Vicky is part of GP Health Partners Ltd, which according to COO Andrew Roscoe administered 61,225 vaccines (39,498 1st doses and 21,727 2 doses) at the end of Thursday, May 13, the majority of which were on the Epsom site. They also worked with more difficult to reach groups such as the homeless and GRT communities (Gypsies, Roma and Travelers).
Although this program is on a different scale than in the UK, vaccination is still something the NHS and GPs are used to doing.
Vicky says, âIt’s interesting how different people react. As we went through it, we saw more and more being very worried about it. We had to deal with all the problems associated with each vaccination. It was an interesting trip.
With the GP hub needing at least 12 volunteers per day, they needed a lot of input from the public, but there was no shortage of staff and the operation was even quite sociable. Vicky says the people she only saw during the school run became friends throughout the process.
A volunteer in attendance on Friday May 14 is Sue Colton, a business psychologist who works daily. She has been volunteering at Epsom Downs since February, having worked 30 to 40 shifts of approximately four hours during that time.
She says, âIt’s humiliating, I would say, and really gratifying. It’s a happy place to be in general, everyone feels they are doing something for the national effort. We wouldn’t be here without the patients, the administration or the medical staff. “
âThe most important thing is to talk to people and listen to their stories. Lots of them want to chat, especially at first when some of them haven’t been out for months and have had other contacts. Some of them were almost in tears, overwhelmed by the thought.

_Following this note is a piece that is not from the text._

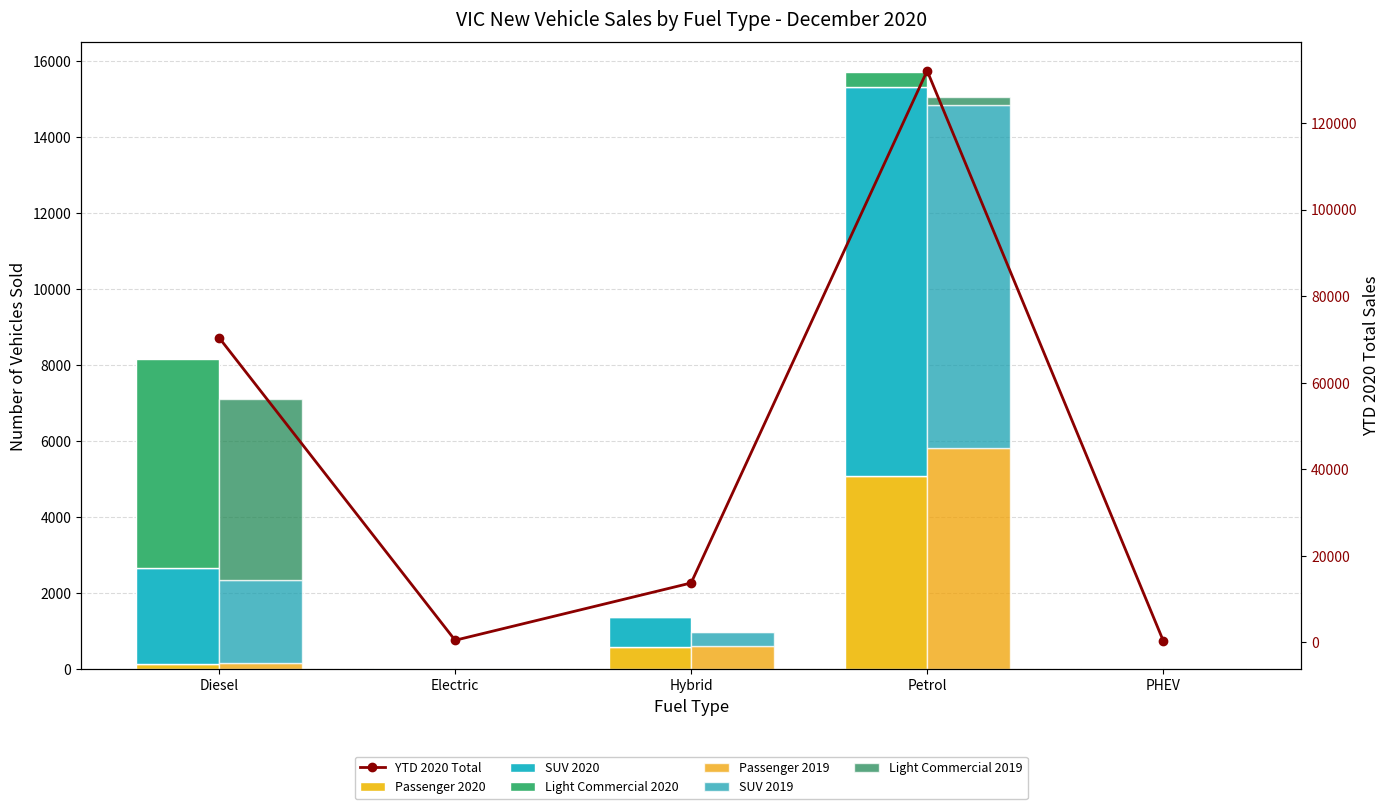

Count the number of categories in the chart.

5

Another volunteer, Jennifer Russell, is retired, but has lent her services to the center after volunteering for the first time at Reigate.
She noticed the difference in attitudes as she passed through the different age groups.
âWhen we started, we had old people who hadn’t walked for months. But none of them complained. As we go down the ages people got a little more nervous.
She even tells us that she spoke to younger people who admitted to only getting vaccinated so they could go on vacation!
It is by no means just Epsom residents that they care for, with people coming from all over Surrey and beyond, which people are happy to do.
But even people outside the catchment area have made the decision to travel. Jennifer says: “People are so thankful to be in UK [vaccination programme]. I even had people who flew over from Belgium, who also have a house here, because they are slow in Belgium, in particular to get vaccinated!
It echoes the fantastic environment of Epsom Downs – one team member even brought a cake for their last day.
SurreyLive photographer Grahame Larter was one of the many vaccinated at Epsom Downs.
He said, âIt was like clockwork, really. Came in, was shown to a series of stations where they took your name and contact details. It was right in a booth, where, in my case, an army medic looked at my contact details and kicked me off on the spot. It was a case of blinking and you miss it! I sat for 15 minutes, then returned to the car.